[Activity] Repeat the lines from the line with "left elbow: (474, 158)" to the line with "right eye: (164, 109)" in the listing below, keeping both end lines and adding nothing.

[Source records]

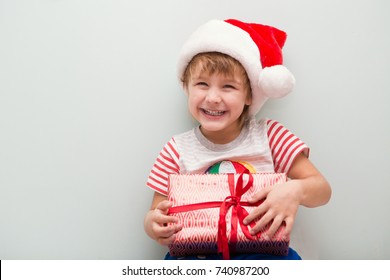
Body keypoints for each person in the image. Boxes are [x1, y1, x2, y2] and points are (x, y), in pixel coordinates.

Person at [143, 19, 331, 260]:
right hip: (194, 258)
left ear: (249, 95)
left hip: (263, 256)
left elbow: (322, 190)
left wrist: (295, 190)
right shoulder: (175, 150)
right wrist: (154, 225)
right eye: (201, 84)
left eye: (228, 86)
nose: (212, 97)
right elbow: (154, 214)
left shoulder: (270, 136)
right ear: (187, 88)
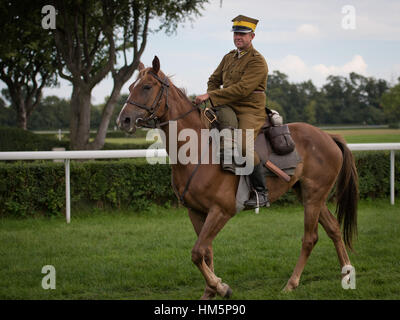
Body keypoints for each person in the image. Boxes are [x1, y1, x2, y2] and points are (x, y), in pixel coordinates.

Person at [195, 15, 270, 209]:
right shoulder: (228, 57)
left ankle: (261, 193)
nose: (238, 37)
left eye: (243, 34)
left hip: (249, 110)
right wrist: (212, 96)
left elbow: (243, 90)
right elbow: (214, 79)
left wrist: (211, 96)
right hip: (227, 106)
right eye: (236, 33)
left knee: (244, 147)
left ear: (252, 36)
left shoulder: (257, 61)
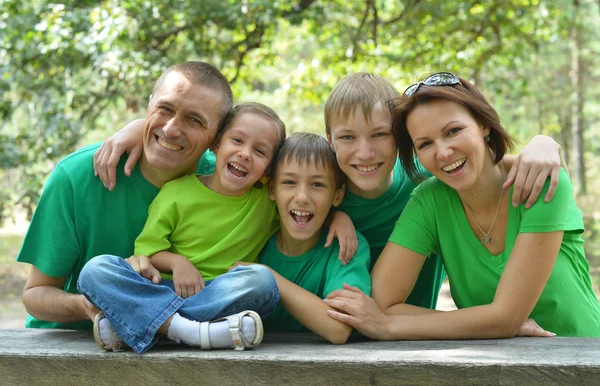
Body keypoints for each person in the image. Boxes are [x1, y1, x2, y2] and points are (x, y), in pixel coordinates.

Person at [95, 72, 565, 310]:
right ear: (329, 141)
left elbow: (474, 158)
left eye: (380, 135)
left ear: (401, 141)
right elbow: (233, 158)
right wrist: (142, 127)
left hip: (411, 334)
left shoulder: (425, 182)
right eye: (346, 138)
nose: (363, 152)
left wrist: (543, 144)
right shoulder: (318, 183)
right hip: (319, 334)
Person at [324, 72, 600, 338]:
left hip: (582, 359)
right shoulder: (428, 198)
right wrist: (486, 323)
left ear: (483, 124)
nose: (443, 152)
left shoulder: (540, 185)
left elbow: (506, 318)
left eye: (454, 131)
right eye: (425, 143)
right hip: (495, 369)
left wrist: (545, 143)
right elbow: (381, 305)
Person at [16, 61, 234, 329]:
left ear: (217, 138)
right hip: (74, 346)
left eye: (195, 120)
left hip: (176, 348)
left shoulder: (225, 183)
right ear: (148, 107)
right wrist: (92, 306)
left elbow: (280, 171)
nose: (171, 129)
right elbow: (35, 295)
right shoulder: (76, 177)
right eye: (164, 109)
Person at [78, 102, 287, 353]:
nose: (245, 153)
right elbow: (147, 253)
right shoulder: (177, 191)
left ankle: (148, 324)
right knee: (95, 270)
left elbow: (305, 205)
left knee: (263, 281)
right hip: (164, 288)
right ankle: (195, 332)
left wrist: (337, 220)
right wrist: (178, 263)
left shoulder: (267, 202)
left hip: (219, 294)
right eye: (237, 140)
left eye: (260, 152)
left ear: (269, 169)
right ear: (217, 143)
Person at [232, 132, 371, 344]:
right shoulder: (254, 236)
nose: (303, 197)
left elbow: (339, 328)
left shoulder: (347, 246)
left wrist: (268, 277)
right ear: (271, 189)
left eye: (317, 185)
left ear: (337, 195)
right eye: (289, 182)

[Solved exercise]
left elbow: (474, 158)
left eye: (380, 135)
left ear: (401, 141)
right elbow: (233, 158)
right wrist: (142, 127)
left hip: (411, 334)
left shoulder: (425, 182)
right eye: (346, 138)
nose: (363, 152)
left wrist: (543, 144)
right shoulder: (318, 183)
right hip: (319, 334)
Person at [324, 72, 600, 338]:
left hip: (582, 359)
right shoulder: (428, 198)
right wrist: (486, 323)
left ear: (483, 124)
nose: (443, 152)
left shoulder: (540, 185)
left elbow: (506, 318)
left eye: (454, 131)
right eye: (425, 143)
right hip: (495, 369)
left wrist: (545, 143)
right elbow: (381, 305)
Person at [16, 61, 234, 329]:
left ear: (217, 138)
right hip: (74, 346)
left eye: (195, 120)
left hip: (176, 348)
left shoulder: (225, 183)
right ear: (148, 107)
right wrist: (92, 306)
left elbow: (280, 171)
nose: (171, 129)
right elbow: (35, 295)
right shoulder: (76, 177)
right eye: (164, 109)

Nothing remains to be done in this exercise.